▶ _Assignment_
Please return the full listing word for word, leaving out any pictures.

BEGIN

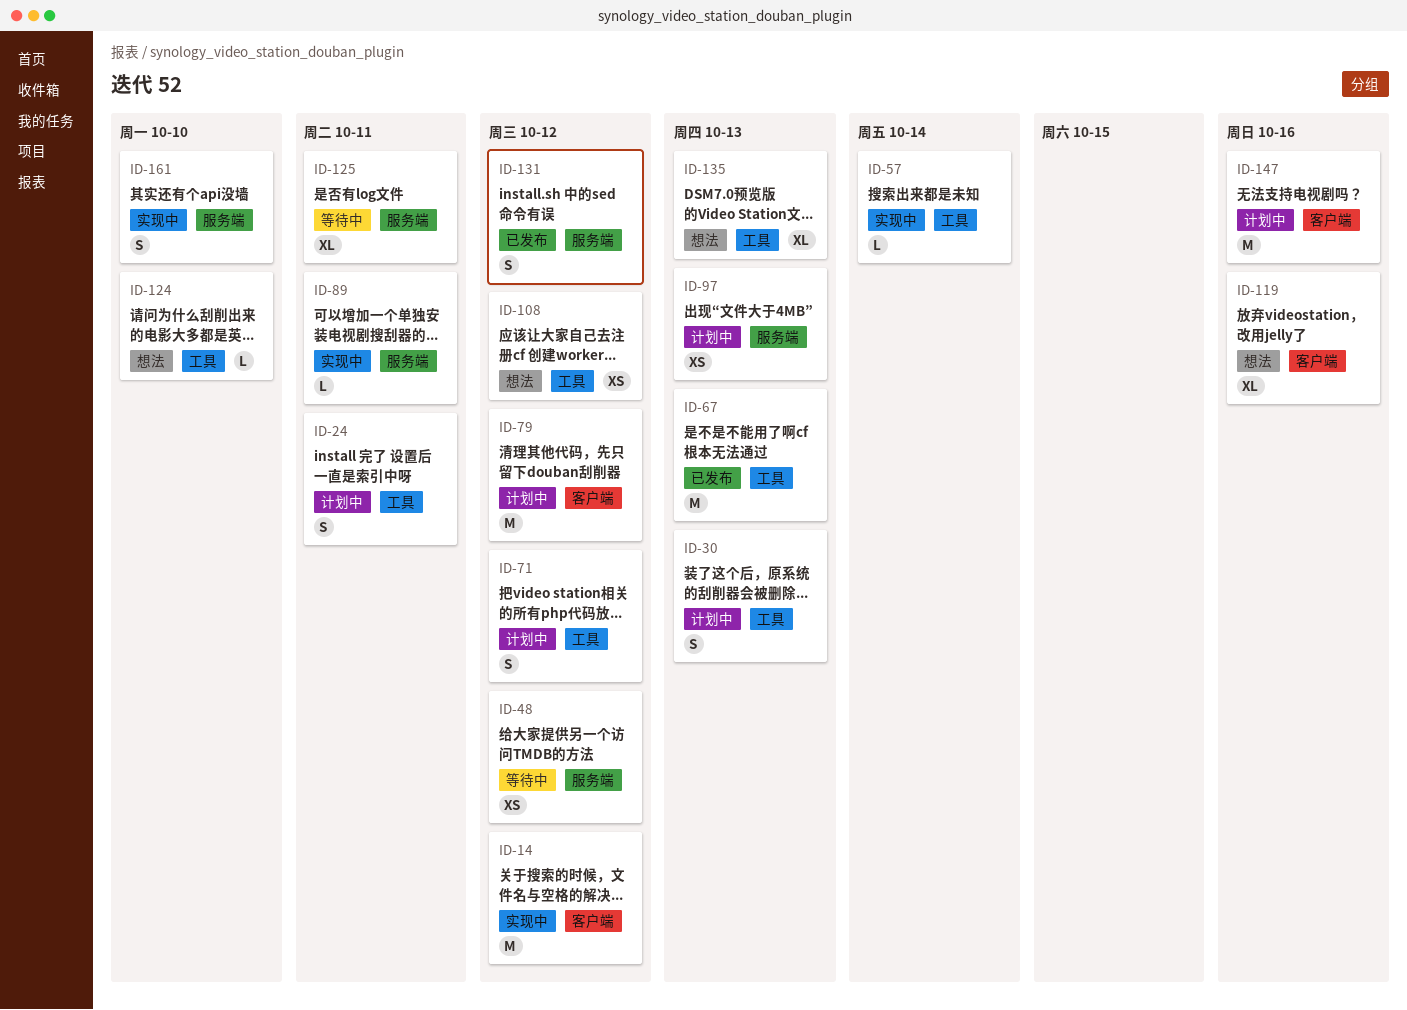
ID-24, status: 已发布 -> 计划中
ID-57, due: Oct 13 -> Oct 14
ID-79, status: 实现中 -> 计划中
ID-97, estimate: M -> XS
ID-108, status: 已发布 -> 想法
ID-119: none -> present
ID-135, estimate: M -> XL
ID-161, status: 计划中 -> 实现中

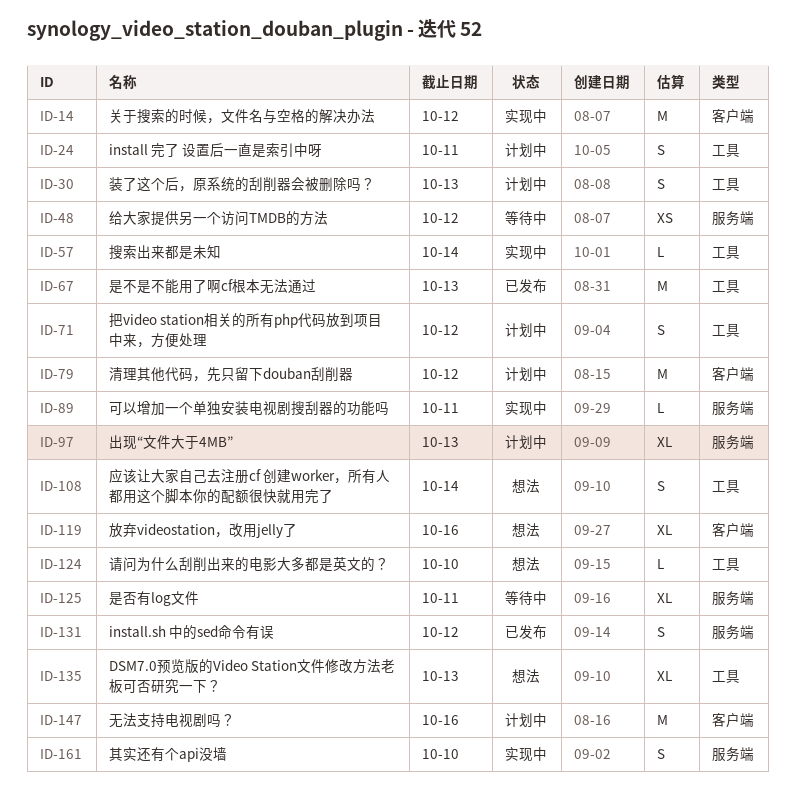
ID-97, estimate: XS -> XL
ID-108, estimate: XS -> S
ID-108, due: Oct 12 -> Oct 14

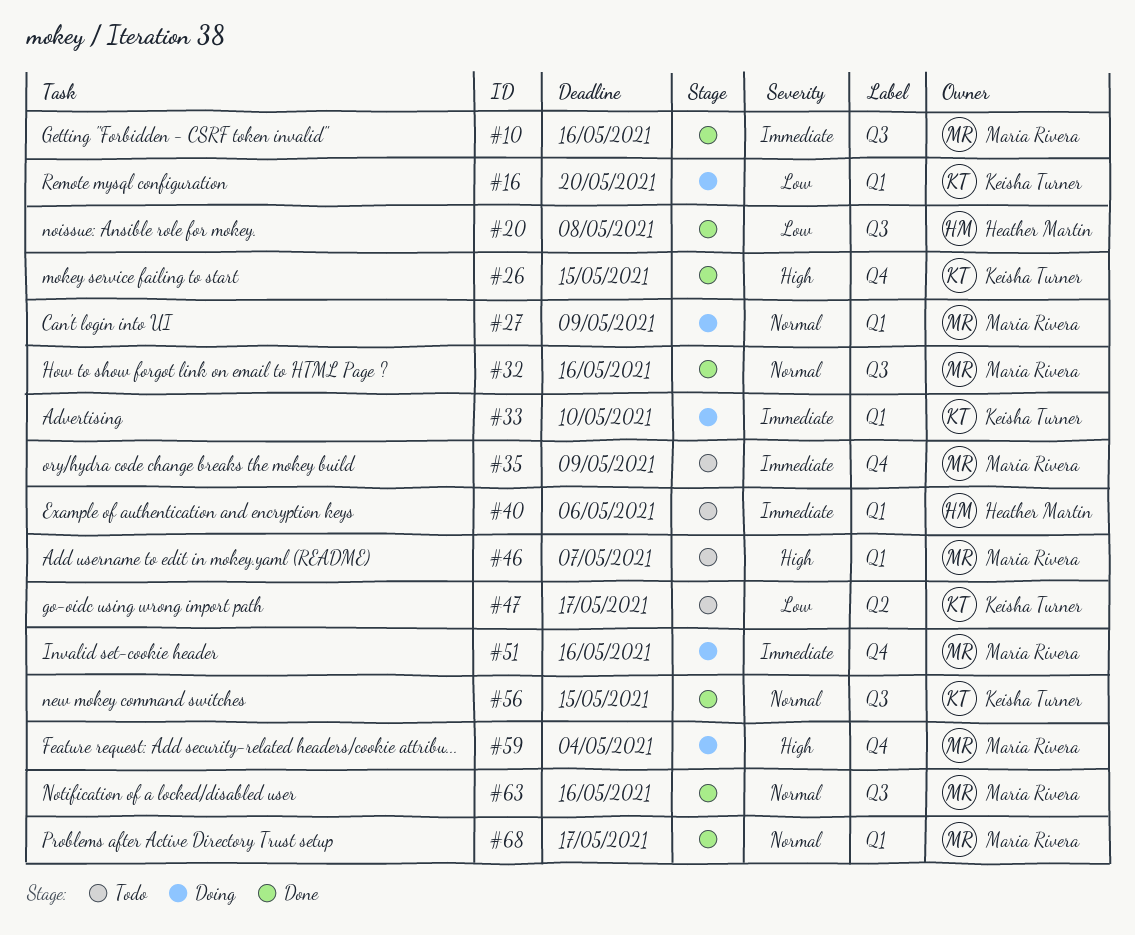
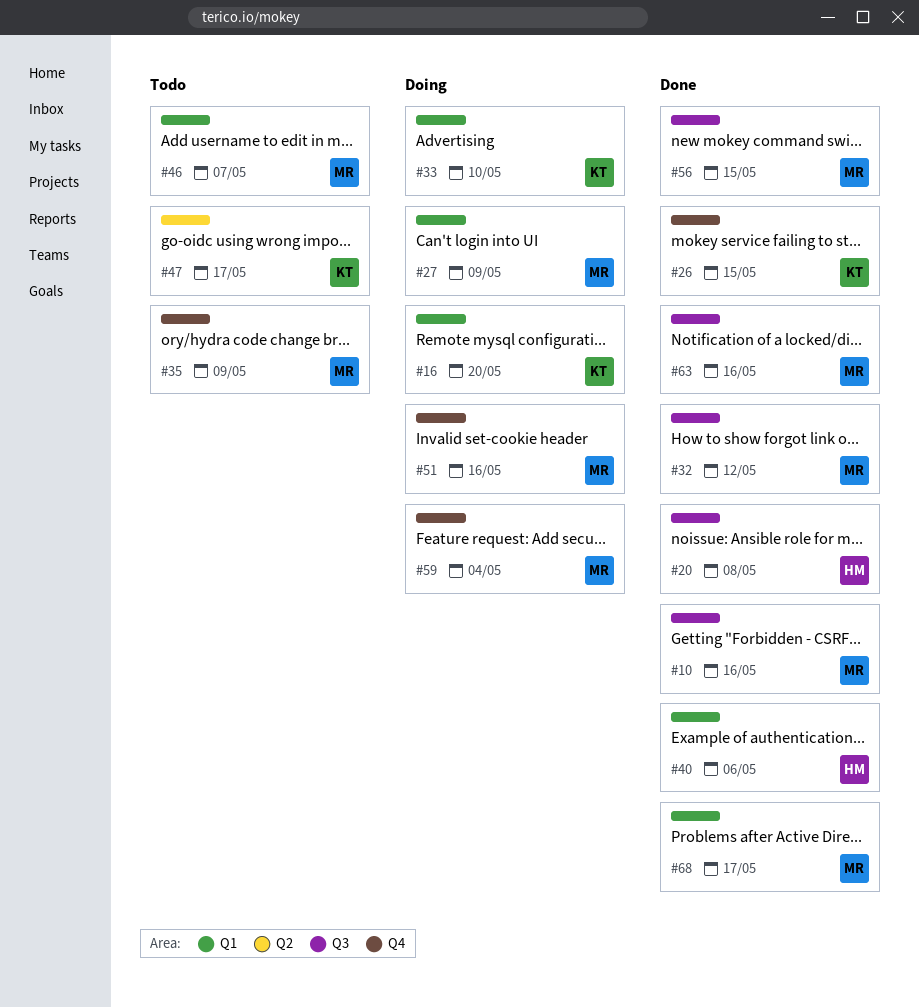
#32, due: May 16 -> May 12
#40, status: Todo -> Done
#56, owner: Keisha Turner -> Maria Rivera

END

▶ _Exercise result_
ID-24, status: 已发布 -> 计划中
ID-57, due: Oct 13 -> Oct 14
ID-79, status: 实现中 -> 计划中
ID-97, estimate: M -> XS
ID-108, status: 已发布 -> 想法
ID-119: none -> present
ID-135, estimate: M -> XL
ID-161, status: 计划中 -> 实现中

ID-97, estimate: XS -> XL
ID-108, estimate: XS -> S
ID-108, due: Oct 12 -> Oct 14

#32, due: May 16 -> May 12
#40, status: Todo -> Done
#56, owner: Keisha Turner -> Maria Rivera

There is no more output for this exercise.